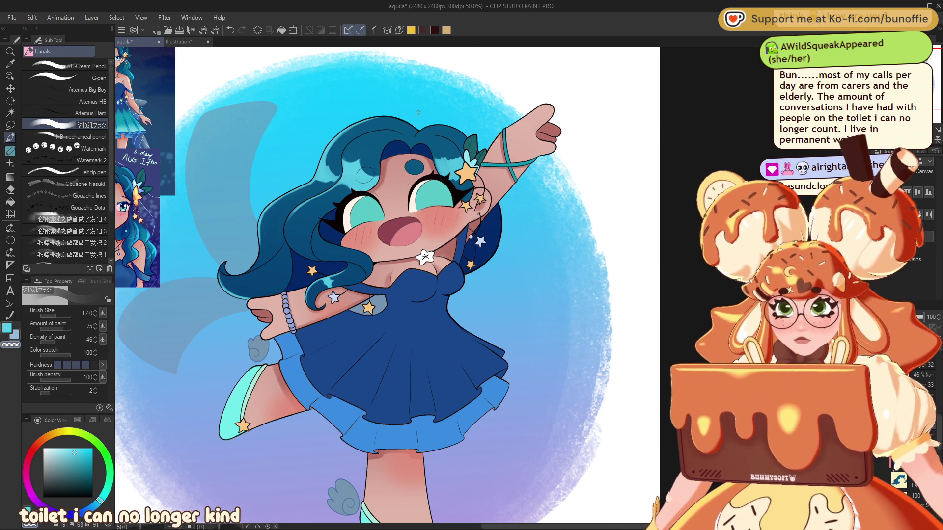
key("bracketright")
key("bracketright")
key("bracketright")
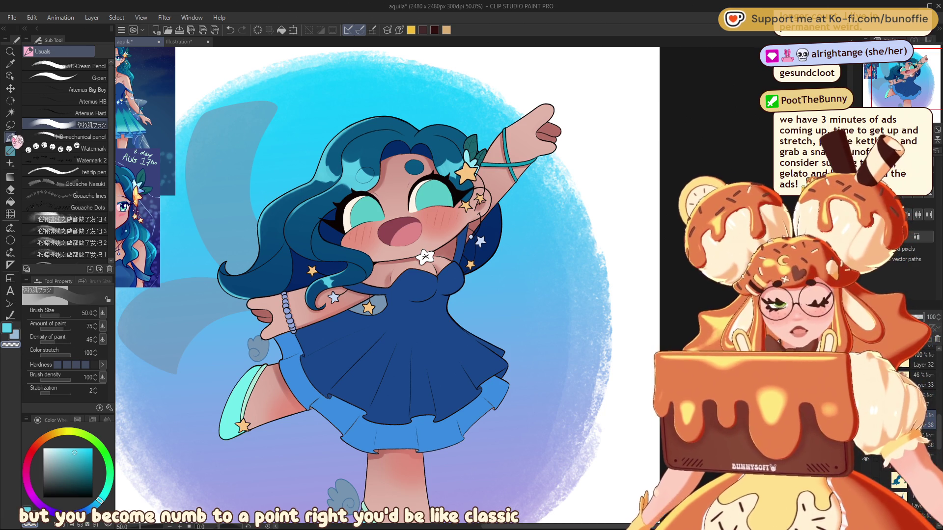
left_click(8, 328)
____________
- **Exercise instructions**: Would you output the data above exactly as written, but with no images?

- **Worked solution**:
key("bracketright")
key("bracketright")
key("bracketright")
left_click(8, 328)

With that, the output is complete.